## EXERCISE
Extract, exactly as written, all lines of the material below from the line that includes "Many stakeholders make" through its last line.
*** ENTRIES SHOWN ***
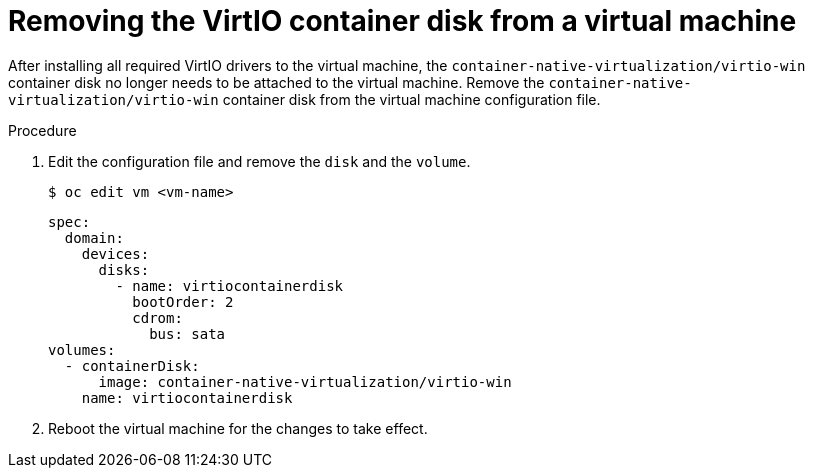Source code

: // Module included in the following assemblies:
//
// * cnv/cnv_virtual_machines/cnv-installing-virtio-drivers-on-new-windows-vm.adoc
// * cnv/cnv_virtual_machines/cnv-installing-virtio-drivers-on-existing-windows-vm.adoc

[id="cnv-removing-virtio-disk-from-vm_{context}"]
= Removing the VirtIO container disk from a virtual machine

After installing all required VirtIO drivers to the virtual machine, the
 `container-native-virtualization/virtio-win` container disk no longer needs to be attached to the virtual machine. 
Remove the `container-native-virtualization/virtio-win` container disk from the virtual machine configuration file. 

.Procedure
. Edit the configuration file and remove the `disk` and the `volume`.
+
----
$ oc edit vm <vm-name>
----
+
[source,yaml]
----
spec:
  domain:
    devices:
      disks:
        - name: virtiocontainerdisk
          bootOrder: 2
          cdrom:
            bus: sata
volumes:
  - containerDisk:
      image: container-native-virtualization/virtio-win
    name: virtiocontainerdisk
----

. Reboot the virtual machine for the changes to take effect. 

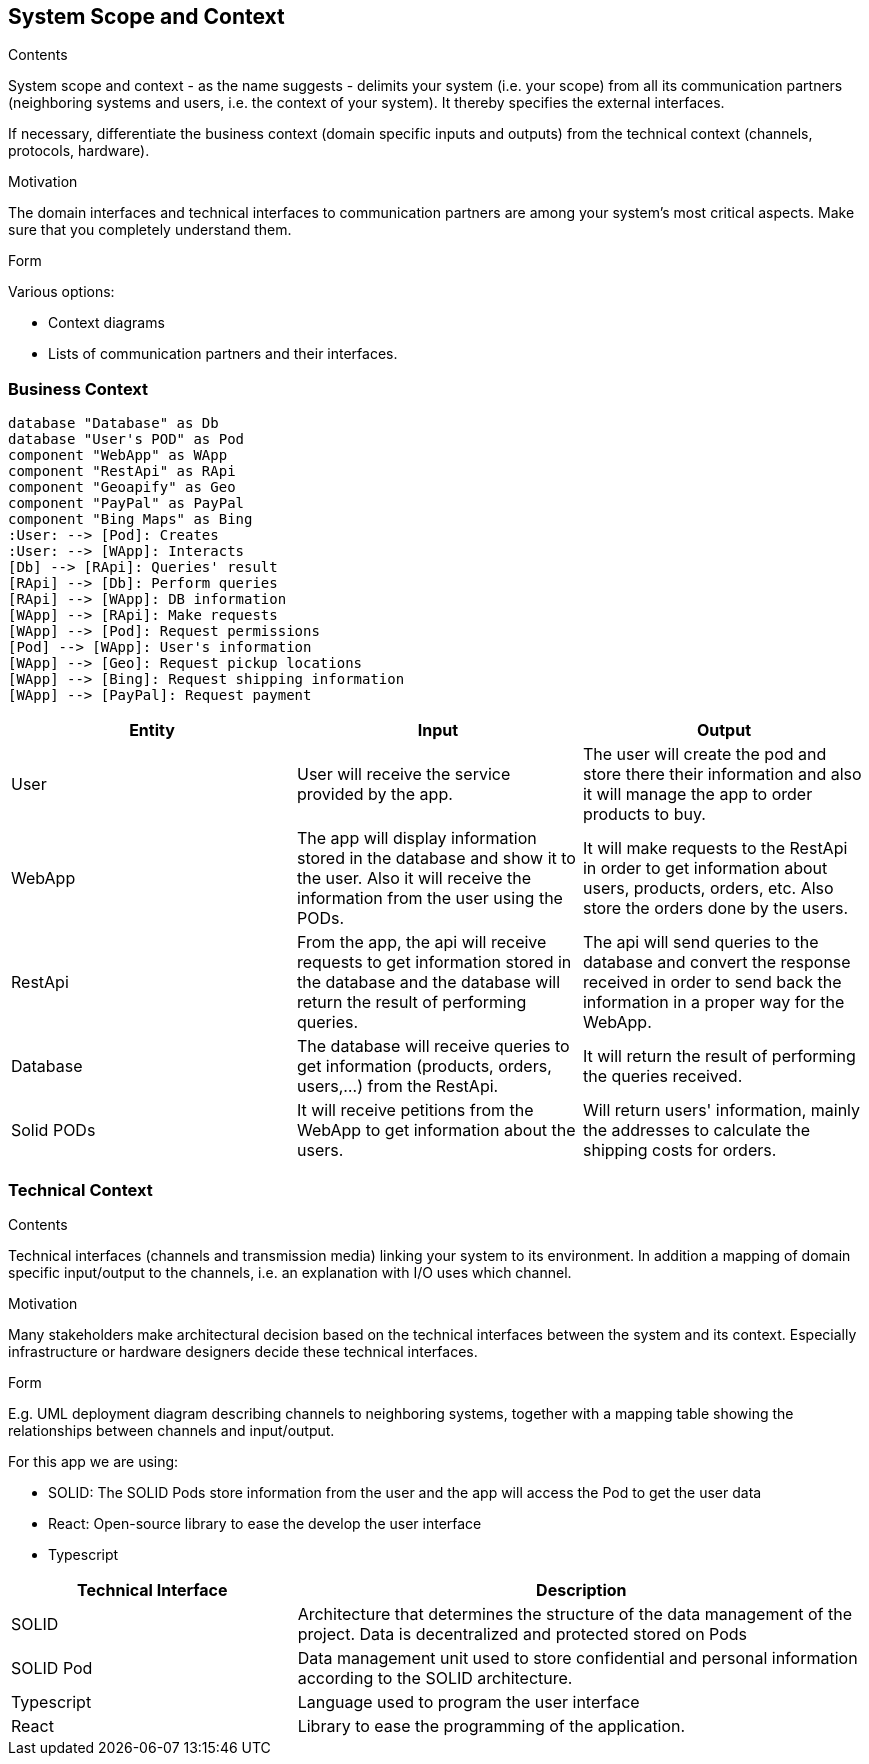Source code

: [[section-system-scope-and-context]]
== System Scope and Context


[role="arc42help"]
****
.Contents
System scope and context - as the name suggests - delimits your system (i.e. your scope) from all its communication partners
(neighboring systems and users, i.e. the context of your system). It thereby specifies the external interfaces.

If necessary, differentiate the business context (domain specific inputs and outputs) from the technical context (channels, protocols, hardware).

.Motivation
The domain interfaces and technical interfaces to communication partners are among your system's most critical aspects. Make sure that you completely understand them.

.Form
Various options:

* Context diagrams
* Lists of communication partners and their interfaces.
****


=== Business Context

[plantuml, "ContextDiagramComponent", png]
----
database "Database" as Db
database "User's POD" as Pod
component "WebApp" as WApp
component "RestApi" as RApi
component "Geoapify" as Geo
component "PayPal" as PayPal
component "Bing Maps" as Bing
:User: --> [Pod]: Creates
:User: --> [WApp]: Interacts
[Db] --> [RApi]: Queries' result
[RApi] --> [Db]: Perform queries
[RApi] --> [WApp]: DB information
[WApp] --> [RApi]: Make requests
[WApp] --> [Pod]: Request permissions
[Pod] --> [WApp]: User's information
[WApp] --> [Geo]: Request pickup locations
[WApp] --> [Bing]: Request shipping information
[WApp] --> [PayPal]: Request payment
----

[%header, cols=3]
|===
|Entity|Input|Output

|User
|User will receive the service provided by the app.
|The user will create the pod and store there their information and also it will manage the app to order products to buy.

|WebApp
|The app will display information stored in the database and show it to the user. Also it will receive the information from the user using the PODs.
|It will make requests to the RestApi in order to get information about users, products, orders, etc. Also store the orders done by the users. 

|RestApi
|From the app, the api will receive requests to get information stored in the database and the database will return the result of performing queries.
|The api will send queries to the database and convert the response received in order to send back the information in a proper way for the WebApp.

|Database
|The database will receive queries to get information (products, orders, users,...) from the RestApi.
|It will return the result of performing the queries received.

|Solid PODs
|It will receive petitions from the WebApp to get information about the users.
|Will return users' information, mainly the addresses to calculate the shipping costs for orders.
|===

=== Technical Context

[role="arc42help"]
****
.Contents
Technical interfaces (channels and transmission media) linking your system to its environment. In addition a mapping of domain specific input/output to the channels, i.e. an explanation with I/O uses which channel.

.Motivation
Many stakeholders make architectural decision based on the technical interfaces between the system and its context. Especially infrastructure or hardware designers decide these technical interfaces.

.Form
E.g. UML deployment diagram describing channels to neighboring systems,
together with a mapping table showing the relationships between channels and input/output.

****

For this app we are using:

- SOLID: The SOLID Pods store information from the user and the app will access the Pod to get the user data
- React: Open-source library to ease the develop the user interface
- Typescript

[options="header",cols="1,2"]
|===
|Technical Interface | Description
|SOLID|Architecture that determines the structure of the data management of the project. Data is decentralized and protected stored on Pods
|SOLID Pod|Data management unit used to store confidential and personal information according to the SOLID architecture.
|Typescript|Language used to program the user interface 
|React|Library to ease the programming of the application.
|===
*** End of ENTRIES SHOWN ***
## ANSWER BELOW
Many stakeholders make architectural decision based on the technical interfaces between the system and its context. Especially infrastructure or hardware designers decide these technical interfaces.

.Form
E.g. UML deployment diagram describing channels to neighboring systems,
together with a mapping table showing the relationships between channels and input/output.

****

For this app we are using:

- SOLID: The SOLID Pods store information from the user and the app will access the Pod to get the user data
- React: Open-source library to ease the develop the user interface
- Typescript

[options="header",cols="1,2"]
|===
|Technical Interface | Description
|SOLID|Architecture that determines the structure of the data management of the project. Data is decentralized and protected stored on Pods
|SOLID Pod|Data management unit used to store confidential and personal information according to the SOLID architecture.
|Typescript|Language used to program the user interface 
|React|Library to ease the programming of the application.
|===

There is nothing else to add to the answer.